_Description of the task_.
Using the records below, repeat exactly the lines from the one holding "M821,1415l1173,-381" through the one holding "M652,451l-11,10 14,41", both ends included, and no others.

[[ Records to process, beginning ]]

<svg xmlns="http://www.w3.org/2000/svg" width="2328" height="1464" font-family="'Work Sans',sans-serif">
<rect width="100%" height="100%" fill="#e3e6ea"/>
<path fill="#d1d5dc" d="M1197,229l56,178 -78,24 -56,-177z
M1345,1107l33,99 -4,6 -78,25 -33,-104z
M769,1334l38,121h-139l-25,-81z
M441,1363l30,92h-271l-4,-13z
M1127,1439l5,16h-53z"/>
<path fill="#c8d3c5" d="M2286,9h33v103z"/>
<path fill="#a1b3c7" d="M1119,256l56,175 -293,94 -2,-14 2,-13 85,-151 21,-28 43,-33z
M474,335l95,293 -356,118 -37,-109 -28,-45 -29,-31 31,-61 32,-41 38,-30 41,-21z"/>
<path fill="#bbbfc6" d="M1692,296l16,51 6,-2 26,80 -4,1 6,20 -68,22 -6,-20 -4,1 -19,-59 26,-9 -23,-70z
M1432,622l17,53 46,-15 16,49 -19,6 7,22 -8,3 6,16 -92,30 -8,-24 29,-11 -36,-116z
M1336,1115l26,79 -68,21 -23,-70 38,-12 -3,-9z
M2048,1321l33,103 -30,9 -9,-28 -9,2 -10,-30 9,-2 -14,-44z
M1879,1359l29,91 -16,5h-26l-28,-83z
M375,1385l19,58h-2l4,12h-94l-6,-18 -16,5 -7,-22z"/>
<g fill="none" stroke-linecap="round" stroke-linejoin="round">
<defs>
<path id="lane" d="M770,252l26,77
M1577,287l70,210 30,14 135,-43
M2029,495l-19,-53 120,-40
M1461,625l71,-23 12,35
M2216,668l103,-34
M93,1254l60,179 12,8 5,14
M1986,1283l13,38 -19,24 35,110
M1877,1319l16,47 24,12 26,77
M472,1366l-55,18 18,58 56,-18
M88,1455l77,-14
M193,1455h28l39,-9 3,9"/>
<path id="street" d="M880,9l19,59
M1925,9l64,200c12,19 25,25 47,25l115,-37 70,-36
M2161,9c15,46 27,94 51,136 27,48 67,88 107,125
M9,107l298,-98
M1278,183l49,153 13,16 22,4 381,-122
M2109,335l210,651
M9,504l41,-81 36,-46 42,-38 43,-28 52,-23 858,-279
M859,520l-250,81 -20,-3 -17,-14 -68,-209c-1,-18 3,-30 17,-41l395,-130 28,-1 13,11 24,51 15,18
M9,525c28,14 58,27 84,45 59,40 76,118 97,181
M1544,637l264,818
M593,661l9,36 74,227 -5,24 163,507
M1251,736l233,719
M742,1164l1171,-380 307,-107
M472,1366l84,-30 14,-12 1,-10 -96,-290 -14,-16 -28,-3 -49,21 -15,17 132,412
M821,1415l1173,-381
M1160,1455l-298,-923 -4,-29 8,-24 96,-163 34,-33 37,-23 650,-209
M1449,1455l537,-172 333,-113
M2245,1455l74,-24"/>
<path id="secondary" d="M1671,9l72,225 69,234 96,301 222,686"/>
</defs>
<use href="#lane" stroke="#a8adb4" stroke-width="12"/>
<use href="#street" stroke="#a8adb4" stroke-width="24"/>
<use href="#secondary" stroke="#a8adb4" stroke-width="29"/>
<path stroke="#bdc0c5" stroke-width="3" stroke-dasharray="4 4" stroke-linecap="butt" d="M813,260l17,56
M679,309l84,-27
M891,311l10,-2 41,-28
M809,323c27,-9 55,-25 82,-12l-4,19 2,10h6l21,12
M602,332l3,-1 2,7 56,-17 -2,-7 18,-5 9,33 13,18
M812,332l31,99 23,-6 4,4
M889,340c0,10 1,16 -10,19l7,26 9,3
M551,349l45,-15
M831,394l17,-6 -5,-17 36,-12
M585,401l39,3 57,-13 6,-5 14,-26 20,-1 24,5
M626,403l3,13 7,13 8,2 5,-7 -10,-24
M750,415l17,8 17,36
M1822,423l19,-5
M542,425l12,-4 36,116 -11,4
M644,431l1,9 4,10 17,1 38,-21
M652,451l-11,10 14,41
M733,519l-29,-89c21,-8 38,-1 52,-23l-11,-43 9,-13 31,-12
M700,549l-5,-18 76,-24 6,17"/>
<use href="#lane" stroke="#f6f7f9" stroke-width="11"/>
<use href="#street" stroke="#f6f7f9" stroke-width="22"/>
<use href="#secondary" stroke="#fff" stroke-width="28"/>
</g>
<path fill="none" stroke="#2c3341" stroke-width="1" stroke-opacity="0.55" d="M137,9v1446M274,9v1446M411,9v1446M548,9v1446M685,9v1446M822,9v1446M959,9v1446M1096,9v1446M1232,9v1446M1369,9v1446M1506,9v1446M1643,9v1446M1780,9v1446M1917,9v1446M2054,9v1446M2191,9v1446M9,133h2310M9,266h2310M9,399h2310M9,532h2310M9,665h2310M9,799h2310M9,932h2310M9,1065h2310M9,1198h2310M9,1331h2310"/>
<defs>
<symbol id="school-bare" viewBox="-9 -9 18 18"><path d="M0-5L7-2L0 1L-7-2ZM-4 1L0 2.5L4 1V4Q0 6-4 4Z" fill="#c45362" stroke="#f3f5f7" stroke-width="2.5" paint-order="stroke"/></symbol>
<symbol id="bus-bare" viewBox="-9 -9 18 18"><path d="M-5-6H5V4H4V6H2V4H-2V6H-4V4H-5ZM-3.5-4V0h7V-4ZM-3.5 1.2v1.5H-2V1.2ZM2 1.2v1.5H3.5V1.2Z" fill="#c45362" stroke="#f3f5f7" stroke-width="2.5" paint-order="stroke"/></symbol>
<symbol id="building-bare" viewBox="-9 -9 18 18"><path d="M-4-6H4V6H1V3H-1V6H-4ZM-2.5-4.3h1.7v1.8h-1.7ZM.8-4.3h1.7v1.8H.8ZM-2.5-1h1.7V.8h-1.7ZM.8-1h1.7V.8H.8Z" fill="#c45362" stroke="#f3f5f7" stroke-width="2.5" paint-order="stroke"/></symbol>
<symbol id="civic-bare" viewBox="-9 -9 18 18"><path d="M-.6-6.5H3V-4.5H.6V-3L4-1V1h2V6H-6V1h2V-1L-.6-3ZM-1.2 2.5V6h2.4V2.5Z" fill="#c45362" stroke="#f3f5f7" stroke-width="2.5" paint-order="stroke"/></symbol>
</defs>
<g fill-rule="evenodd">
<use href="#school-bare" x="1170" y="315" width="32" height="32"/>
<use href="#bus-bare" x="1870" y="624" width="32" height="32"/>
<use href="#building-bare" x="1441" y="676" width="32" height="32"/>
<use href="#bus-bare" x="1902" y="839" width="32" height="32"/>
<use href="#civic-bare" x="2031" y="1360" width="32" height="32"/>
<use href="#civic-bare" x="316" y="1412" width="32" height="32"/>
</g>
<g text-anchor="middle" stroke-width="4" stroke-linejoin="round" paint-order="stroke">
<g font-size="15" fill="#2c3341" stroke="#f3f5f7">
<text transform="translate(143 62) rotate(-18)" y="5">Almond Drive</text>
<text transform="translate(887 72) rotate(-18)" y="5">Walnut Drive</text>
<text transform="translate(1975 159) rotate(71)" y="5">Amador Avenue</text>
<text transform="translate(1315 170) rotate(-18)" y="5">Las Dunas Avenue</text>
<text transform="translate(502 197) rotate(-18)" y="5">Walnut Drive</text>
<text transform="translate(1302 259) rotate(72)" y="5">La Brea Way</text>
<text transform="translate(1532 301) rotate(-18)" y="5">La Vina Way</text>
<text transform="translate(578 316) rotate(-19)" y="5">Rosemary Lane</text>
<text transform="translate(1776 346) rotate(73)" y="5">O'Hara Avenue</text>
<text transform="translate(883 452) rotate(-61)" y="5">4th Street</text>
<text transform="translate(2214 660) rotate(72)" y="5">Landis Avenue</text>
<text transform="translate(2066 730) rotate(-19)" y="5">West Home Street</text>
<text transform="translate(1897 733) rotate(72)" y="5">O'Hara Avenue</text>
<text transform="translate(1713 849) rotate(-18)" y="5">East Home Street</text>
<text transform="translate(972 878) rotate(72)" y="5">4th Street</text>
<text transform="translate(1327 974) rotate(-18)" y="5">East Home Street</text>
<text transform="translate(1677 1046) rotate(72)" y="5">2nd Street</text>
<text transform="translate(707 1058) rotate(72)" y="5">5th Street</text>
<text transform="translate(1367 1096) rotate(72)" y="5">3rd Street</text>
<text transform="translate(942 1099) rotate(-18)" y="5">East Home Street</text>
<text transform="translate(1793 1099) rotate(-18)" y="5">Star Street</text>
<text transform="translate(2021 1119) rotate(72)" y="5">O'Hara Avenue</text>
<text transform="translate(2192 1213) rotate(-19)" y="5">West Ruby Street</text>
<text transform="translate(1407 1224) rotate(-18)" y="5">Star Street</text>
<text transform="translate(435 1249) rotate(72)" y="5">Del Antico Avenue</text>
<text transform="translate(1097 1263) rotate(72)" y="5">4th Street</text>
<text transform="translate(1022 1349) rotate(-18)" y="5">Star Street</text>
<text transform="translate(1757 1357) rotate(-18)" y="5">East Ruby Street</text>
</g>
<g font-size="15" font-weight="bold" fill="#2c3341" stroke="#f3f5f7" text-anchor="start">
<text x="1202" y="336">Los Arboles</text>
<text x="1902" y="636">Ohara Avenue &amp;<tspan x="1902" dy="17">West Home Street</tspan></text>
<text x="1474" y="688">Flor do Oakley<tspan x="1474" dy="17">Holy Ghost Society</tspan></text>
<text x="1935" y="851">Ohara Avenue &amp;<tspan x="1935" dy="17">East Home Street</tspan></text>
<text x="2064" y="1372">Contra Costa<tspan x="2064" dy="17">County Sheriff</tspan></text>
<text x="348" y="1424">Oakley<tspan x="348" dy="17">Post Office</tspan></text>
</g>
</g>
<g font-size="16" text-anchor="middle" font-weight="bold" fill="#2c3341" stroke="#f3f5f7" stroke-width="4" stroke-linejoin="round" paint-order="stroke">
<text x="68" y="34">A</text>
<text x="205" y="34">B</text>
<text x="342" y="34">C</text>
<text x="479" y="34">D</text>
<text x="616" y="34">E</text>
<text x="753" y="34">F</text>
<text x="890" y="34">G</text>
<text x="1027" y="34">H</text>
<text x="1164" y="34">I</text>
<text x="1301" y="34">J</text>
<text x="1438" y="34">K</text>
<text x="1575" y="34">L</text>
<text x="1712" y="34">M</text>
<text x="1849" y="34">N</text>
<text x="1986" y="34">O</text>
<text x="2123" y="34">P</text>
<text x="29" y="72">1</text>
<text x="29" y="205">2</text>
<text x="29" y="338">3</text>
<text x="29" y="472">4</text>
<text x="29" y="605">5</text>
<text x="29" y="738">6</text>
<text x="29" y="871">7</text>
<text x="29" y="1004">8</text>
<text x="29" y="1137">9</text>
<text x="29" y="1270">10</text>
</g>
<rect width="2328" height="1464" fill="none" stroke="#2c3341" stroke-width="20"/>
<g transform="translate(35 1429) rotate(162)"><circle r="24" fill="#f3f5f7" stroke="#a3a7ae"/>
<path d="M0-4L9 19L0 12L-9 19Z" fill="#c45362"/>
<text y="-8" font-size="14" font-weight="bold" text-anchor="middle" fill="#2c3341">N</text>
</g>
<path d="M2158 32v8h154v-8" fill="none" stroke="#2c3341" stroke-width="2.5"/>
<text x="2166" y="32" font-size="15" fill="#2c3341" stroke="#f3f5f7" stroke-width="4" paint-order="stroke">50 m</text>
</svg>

[[ Records to process, end ]]

_Exercise response_.
M821,1415l1173,-381
M1160,1455l-298,-923 -4,-29 8,-24 96,-163 34,-33 37,-23 650,-209
M1449,1455l537,-172 333,-113
M2245,1455l74,-24"/>
<path id="secondary" d="M1671,9l72,225 69,234 96,301 222,686"/>
</defs>
<use href="#lane" stroke="#a8adb4" stroke-width="12"/>
<use href="#street" stroke="#a8adb4" stroke-width="24"/>
<use href="#secondary" stroke="#a8adb4" stroke-width="29"/>
<path stroke="#bdc0c5" stroke-width="3" stroke-dasharray="4 4" stroke-linecap="butt" d="M813,260l17,56
M679,309l84,-27
M891,311l10,-2 41,-28
M809,323c27,-9 55,-25 82,-12l-4,19 2,10h6l21,12
M602,332l3,-1 2,7 56,-17 -2,-7 18,-5 9,33 13,18
M812,332l31,99 23,-6 4,4
M889,340c0,10 1,16 -10,19l7,26 9,3
M551,349l45,-15
M831,394l17,-6 -5,-17 36,-12
M585,401l39,3 57,-13 6,-5 14,-26 20,-1 24,5
M626,403l3,13 7,13 8,2 5,-7 -10,-24
M750,415l17,8 17,36
M1822,423l19,-5
M542,425l12,-4 36,116 -11,4
M644,431l1,9 4,10 17,1 38,-21
M652,451l-11,10 14,41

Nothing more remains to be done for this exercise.